Cisco Duo sample event messages

Use these sample event messages to verify a successful integration with IBM® QRadar®.

Important: Due to formatting issues, paste the message format into a text editor and then remove any carriage return or line feed characters.

Cisco Duo sample message when you use the Cisco Duo protocol

Sample 1: The following sample event message shows that a customer successfully enrolled with Cisco Duo.

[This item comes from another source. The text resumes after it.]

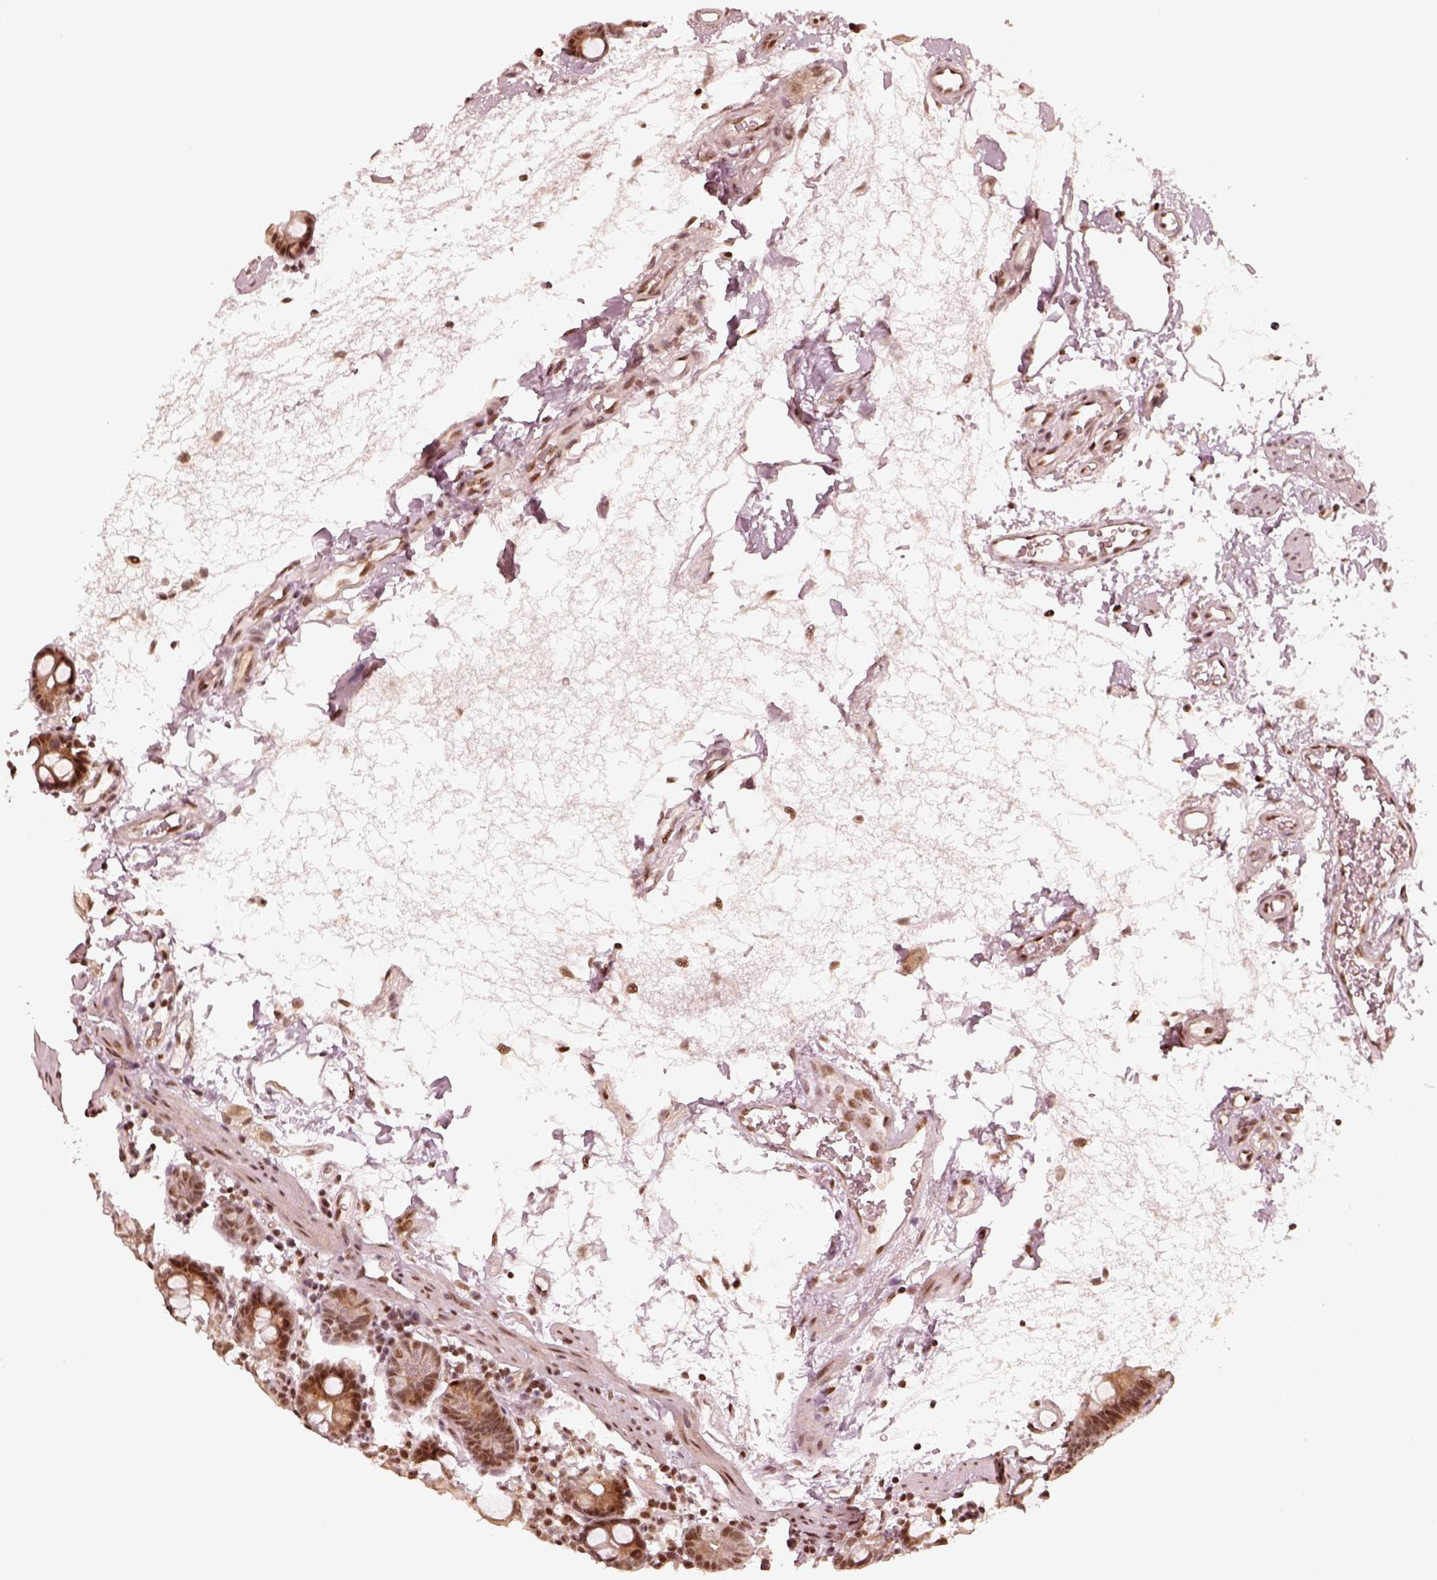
{"staining": {"intensity": "moderate", "quantity": "25%-75%", "location": "nuclear"}, "tissue": "duodenum", "cell_type": "Glandular cells", "image_type": "normal", "snomed": [{"axis": "morphology", "description": "Normal tissue, NOS"}, {"axis": "topography", "description": "Pancreas"}, {"axis": "topography", "description": "Duodenum"}], "caption": "Immunohistochemistry staining of normal duodenum, which demonstrates medium levels of moderate nuclear positivity in approximately 25%-75% of glandular cells indicating moderate nuclear protein positivity. The staining was performed using DAB (3,3'-diaminobenzidine) (brown) for protein detection and nuclei were counterstained in hematoxylin (blue).", "gene": "GMEB2", "patient": {"sex": "male", "age": 59}}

{"access_device":{"browser":"Firefox","browser_version":"84.0","epkey":null,"flash_version":"uninstalled","hostname":null,"ip":"10.120.139.72","is_encryption_enabled":"unknown","is_firewall_enabled":"unknown","is_password_set":"unknown","java_version":"uninstalled","location":{"city":"city","country":"country","state":"state"},"os":"Mac OS X","os_version":"11.0","security_agents":"unknown"},"alias":"unknown","application":{"key":"1111111111AAAAAAAAAA","name":"1Password"},"auth_device":{"ip":null,"location":{"city":null,"country":null,"state":null},"name":"514-894-3479"},"email":null,"event_type":"enrollment","factor":"sms_passcode","isotimestamp":"2021-10-04T19:40:32.385977+00:00","ood_software":null,"reason":null,"result":"success","timestamp":1633376432,"trusted_endpoint_status":"unknown","txid":"1a32fe06-cc6c-4a34-9f08-43e23fb1f4b3","user":{"groups":[],"key":"1111111111AAAAAAAABB","name":"test.user@example.com"}}

Table 1. Highlighted fields in the Cisco Duo event
QRadar field name	Highlighted payload field name
Event ID	event_type
Source IP	ip
Username	name

Sample 2: The following sample event message shows that an end user approved an authentication request.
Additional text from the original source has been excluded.